[Your goal] Restating the data exactly is the whole task.

[Available data]
= = = =

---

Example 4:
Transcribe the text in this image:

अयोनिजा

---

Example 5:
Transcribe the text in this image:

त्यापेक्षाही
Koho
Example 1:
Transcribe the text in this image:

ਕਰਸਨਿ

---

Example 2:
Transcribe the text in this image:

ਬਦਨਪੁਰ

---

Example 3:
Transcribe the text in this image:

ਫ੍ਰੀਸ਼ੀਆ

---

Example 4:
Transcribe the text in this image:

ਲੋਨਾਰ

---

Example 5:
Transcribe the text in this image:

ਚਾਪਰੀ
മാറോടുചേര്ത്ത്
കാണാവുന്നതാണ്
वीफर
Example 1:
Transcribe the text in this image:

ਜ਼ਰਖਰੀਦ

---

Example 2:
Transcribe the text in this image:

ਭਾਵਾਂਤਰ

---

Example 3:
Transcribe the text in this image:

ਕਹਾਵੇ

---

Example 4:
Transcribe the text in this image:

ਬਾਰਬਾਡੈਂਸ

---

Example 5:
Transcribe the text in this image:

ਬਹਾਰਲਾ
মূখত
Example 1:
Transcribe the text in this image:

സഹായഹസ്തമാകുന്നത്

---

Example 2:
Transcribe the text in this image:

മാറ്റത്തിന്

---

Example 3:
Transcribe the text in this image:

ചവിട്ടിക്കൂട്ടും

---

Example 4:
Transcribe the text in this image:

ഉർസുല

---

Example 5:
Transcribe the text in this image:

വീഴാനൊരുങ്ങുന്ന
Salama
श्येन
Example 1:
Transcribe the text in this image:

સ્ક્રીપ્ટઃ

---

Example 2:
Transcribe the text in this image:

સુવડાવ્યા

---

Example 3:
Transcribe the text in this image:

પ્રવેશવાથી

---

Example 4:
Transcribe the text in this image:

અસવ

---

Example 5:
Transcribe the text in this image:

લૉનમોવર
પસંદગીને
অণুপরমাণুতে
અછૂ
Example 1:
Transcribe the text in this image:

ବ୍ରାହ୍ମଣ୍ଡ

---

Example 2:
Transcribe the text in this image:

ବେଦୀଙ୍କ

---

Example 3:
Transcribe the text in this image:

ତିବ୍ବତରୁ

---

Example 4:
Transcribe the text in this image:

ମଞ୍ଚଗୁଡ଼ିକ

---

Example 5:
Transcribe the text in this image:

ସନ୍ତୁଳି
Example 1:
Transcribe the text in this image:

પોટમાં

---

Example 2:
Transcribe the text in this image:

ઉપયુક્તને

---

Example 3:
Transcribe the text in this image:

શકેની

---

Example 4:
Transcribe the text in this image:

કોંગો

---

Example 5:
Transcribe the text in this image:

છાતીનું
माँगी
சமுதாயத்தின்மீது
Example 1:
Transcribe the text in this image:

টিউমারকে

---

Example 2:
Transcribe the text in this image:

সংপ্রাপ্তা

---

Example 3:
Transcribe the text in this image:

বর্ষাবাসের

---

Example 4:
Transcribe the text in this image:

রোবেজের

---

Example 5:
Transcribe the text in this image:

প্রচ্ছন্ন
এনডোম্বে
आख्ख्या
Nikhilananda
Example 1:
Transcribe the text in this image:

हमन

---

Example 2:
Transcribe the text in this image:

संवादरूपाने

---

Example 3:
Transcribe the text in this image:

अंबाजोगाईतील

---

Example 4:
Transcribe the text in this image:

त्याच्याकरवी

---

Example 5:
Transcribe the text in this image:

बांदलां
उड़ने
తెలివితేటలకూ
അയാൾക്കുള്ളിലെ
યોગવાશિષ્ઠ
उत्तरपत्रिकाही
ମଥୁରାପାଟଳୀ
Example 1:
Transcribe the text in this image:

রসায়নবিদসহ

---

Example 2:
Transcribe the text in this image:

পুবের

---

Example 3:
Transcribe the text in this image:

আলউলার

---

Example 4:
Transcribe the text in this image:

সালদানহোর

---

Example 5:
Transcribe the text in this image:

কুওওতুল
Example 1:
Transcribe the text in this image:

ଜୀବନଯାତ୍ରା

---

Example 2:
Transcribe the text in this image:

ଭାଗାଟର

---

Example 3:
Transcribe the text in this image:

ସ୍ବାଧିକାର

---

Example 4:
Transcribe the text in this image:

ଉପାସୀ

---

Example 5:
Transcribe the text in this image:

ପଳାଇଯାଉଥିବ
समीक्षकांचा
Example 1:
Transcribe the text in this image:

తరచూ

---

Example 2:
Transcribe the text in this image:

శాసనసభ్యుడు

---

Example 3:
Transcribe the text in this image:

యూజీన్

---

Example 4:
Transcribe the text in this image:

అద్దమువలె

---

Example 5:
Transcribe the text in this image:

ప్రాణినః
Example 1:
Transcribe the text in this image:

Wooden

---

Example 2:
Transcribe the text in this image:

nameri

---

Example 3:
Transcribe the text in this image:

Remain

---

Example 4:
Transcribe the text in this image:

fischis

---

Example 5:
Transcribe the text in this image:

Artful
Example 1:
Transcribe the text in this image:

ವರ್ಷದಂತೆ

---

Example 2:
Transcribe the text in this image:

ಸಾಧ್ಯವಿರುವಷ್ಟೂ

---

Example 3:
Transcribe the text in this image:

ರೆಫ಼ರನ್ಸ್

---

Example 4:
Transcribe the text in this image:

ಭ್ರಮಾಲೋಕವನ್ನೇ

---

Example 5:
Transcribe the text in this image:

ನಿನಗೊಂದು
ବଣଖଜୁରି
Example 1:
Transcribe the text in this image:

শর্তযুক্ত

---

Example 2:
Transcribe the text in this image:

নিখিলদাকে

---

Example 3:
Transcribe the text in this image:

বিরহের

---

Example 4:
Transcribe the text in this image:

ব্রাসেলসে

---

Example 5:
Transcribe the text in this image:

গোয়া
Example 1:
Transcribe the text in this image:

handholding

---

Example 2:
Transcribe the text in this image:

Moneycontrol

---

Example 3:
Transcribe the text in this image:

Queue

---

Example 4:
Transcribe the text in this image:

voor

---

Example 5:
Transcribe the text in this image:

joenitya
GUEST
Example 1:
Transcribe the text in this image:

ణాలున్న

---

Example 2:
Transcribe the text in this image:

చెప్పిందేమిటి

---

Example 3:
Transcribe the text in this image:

= = = =

[The answer]
---

Example 4:
Transcribe the text in this image:

अयोनिजा

---

Example 5:
Transcribe the text in this image:

त्यापेक्षाही
Koho
Example 1:
Transcribe the text in this image:

ਕਰਸਨਿ

---

Example 2:
Transcribe the text in this image:

ਬਦਨਪੁਰ

---

Example 3:
Transcribe the text in this image:

ਫ੍ਰੀਸ਼ੀਆ

---

Example 4:
Transcribe the text in this image:

ਲੋਨਾਰ

---

Example 5:
Transcribe the text in this image:

ਚਾਪਰੀ
മാറോടുചേര്ത്ത്
കാണാവുന്നതാണ്
वीफर
Example 1:
Transcribe the text in this image:

ਜ਼ਰਖਰੀਦ

---

Example 2:
Transcribe the text in this image:

ਭਾਵਾਂਤਰ

---

Example 3:
Transcribe the text in this image:

ਕਹਾਵੇ

---

Example 4:
Transcribe the text in this image:

ਬਾਰਬਾਡੈਂਸ

---

Example 5:
Transcribe the text in this image:

ਬਹਾਰਲਾ
মূখত
Example 1:
Transcribe the text in this image:

സഹായഹസ്തമാകുന്നത്

---

Example 2:
Transcribe the text in this image:

മാറ്റത്തിന്

---

Example 3:
Transcribe the text in this image:

ചവിട്ടിക്കൂട്ടും

---

Example 4:
Transcribe the text in this image:

ഉർസുല

---

Example 5:
Transcribe the text in this image:

വീഴാനൊരുങ്ങുന്ന
Salama
श्येन
Example 1:
Transcribe the text in this image:

સ્ક્રીપ્ટઃ

---

Example 2:
Transcribe the text in this image:

સુવડાવ્યા

---

Example 3:
Transcribe the text in this image:

પ્રવેશવાથી

---

Example 4:
Transcribe the text in this image:

અસવ

---

Example 5:
Transcribe the text in this image:

લૉનમોવર
પસંદગીને
অণুপরমাণুতে
અછૂ
Example 1:
Transcribe the text in this image:

ବ୍ରାହ୍ମଣ୍ଡ

---

Example 2:
Transcribe the text in this image:

ବେଦୀଙ୍କ

---

Example 3:
Transcribe the text in this image:

ତିବ୍ବତରୁ

---

Example 4:
Transcribe the text in this image:

ମଞ୍ଚଗୁଡ଼ିକ

---

Example 5:
Transcribe the text in this image:

ସନ୍ତୁଳି
Example 1:
Transcribe the text in this image:

પોટમાં

---

Example 2:
Transcribe the text in this image:

ઉપયુક્તને

---

Example 3:
Transcribe the text in this image:

શકેની

---

Example 4:
Transcribe the text in this image:

કોંગો

---

Example 5:
Transcribe the text in this image:

છાતીનું
माँगी
சமுதாயத்தின்மீது
Example 1:
Transcribe the text in this image:

টিউমারকে

---

Example 2:
Transcribe the text in this image:

সংপ্রাপ্তা

---

Example 3:
Transcribe the text in this image:

বর্ষাবাসের

---

Example 4:
Transcribe the text in this image:

রোবেজের

---

Example 5:
Transcribe the text in this image:

প্রচ্ছন্ন
এনডোম্বে
आख्ख्या
Nikhilananda
Example 1:
Transcribe the text in this image:

हमन

---

Example 2:
Transcribe the text in this image:

संवादरूपाने

---

Example 3:
Transcribe the text in this image:

अंबाजोगाईतील

---

Example 4:
Transcribe the text in this image:

त्याच्याकरवी

---

Example 5:
Transcribe the text in this image:

बांदलां
उड़ने
తెలివితేటలకూ
അയാൾക്കുള്ളിലെ
યોગવાશિષ્ઠ
उत्तरपत्रिकाही
ମଥୁରାପାଟଳୀ
Example 1:
Transcribe the text in this image:

রসায়নবিদসহ

---

Example 2:
Transcribe the text in this image:

পুবের

---

Example 3:
Transcribe the text in this image:

আলউলার

---

Example 4:
Transcribe the text in this image:

সালদানহোর

---

Example 5:
Transcribe the text in this image:

কুওওতুল
Example 1:
Transcribe the text in this image:

ଜୀବନଯାତ୍ରା

---

Example 2:
Transcribe the text in this image:

ଭାଗାଟର

---

Example 3:
Transcribe the text in this image:

ସ୍ବାଧିକାର

---

Example 4:
Transcribe the text in this image:

ଉପାସୀ

---

Example 5:
Transcribe the text in this image:

ପଳାଇଯାଉଥିବ
समीक्षकांचा
Example 1:
Transcribe the text in this image:

తరచూ

---

Example 2:
Transcribe the text in this image:

శాసనసభ్యుడు

---

Example 3:
Transcribe the text in this image:

యూజీన్

---

Example 4:
Transcribe the text in this image:

అద్దమువలె

---

Example 5:
Transcribe the text in this image:

ప్రాణినః
Example 1:
Transcribe the text in this image:

Wooden

---

Example 2:
Transcribe the text in this image:

nameri

---

Example 3:
Transcribe the text in this image:

Remain

---

Example 4:
Transcribe the text in this image:

fischis

---

Example 5:
Transcribe the text in this image:

Artful
Example 1:
Transcribe the text in this image:

ವರ್ಷದಂತೆ

---

Example 2:
Transcribe the text in this image:

ಸಾಧ್ಯವಿರುವಷ್ಟೂ

---

Example 3:
Transcribe the text in this image:

ರೆಫ಼ರನ್ಸ್

---

Example 4:
Transcribe the text in this image:

ಭ್ರಮಾಲೋಕವನ್ನೇ

---

Example 5:
Transcribe the text in this image:

ನಿನಗೊಂದು
ବଣଖଜୁରି
Example 1:
Transcribe the text in this image:

শর্তযুক্ত

---

Example 2:
Transcribe the text in this image:

নিখিলদাকে

---

Example 3:
Transcribe the text in this image:

বিরহের

---

Example 4:
Transcribe the text in this image:

ব্রাসেলসে

---

Example 5:
Transcribe the text in this image:

গোয়া
Example 1:
Transcribe the text in this image:

handholding

---

Example 2:
Transcribe the text in this image:

Moneycontrol

---

Example 3:
Transcribe the text in this image:

Queue

---

Example 4:
Transcribe the text in this image:

voor

---

Example 5:
Transcribe the text in this image:

joenitya
GUEST
Example 1:
Transcribe the text in this image:

ణాలున్న

---

Example 2:
Transcribe the text in this image:

చెప్పిందేమిటి

---

Example 3:
Transcribe the text in this image:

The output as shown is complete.